#### RECORDS FOR THE TASK
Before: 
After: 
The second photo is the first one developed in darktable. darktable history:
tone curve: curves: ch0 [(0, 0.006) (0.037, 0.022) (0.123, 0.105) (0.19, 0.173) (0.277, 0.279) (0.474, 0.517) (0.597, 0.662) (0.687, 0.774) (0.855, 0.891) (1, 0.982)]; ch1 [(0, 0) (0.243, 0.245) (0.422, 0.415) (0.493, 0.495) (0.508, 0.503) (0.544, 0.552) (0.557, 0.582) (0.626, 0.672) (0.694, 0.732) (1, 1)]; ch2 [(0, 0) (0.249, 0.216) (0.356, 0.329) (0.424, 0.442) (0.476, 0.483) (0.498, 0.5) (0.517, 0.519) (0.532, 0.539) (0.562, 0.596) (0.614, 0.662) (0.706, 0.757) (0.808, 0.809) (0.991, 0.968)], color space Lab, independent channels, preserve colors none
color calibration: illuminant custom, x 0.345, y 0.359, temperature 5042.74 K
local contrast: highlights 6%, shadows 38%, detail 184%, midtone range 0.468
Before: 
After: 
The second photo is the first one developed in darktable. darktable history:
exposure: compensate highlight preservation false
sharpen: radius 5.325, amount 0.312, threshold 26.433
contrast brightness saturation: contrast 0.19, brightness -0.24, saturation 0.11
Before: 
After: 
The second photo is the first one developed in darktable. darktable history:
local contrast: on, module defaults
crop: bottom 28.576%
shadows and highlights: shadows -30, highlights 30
########
• [EXERCISE DESCRIPTION]: Copy out all of the material above, swapping each "darktable history" for "edit history" and keeping everything else unchanged.

• [RESULT FOR THIS EXERCISE]:
Before: 
After: 
The second photo is the first one developed in darktable. edit history:
tone curve: curves: ch0 [(0, 0.006) (0.037, 0.022) (0.123, 0.105) (0.19, 0.173) (0.277, 0.279) (0.474, 0.517) (0.597, 0.662) (0.687, 0.774) (0.855, 0.891) (1, 0.982)]; ch1 [(0, 0) (0.243, 0.245) (0.422, 0.415) (0.493, 0.495) (0.508, 0.503) (0.544, 0.552) (0.557, 0.582) (0.626, 0.672) (0.694, 0.732) (1, 1)]; ch2 [(0, 0) (0.249, 0.216) (0.356, 0.329) (0.424, 0.442) (0.476, 0.483) (0.498, 0.5) (0.517, 0.519) (0.532, 0.539) (0.562, 0.596) (0.614, 0.662) (0.706, 0.757) (0.808, 0.809) (0.991, 0.968)], color space Lab, independent channels, preserve colors none
color calibration: illuminant custom, x 0.345, y 0.359, temperature 5042.74 K
local contrast: highlights 6%, shadows 38%, detail 184%, midtone range 0.468
Before: 
After: 
The second photo is the first one developed in darktable. edit history:
exposure: compensate highlight preservation false
sharpen: radius 5.325, amount 0.312, threshold 26.433
contrast brightness saturation: contrast 0.19, brightness -0.24, saturation 0.11
Before: 
After: 
The second photo is the first one developed in darktable. edit history:
local contrast: on, module defaults
crop: bottom 28.576%
shadows and highlights: shadows -30, highlights 30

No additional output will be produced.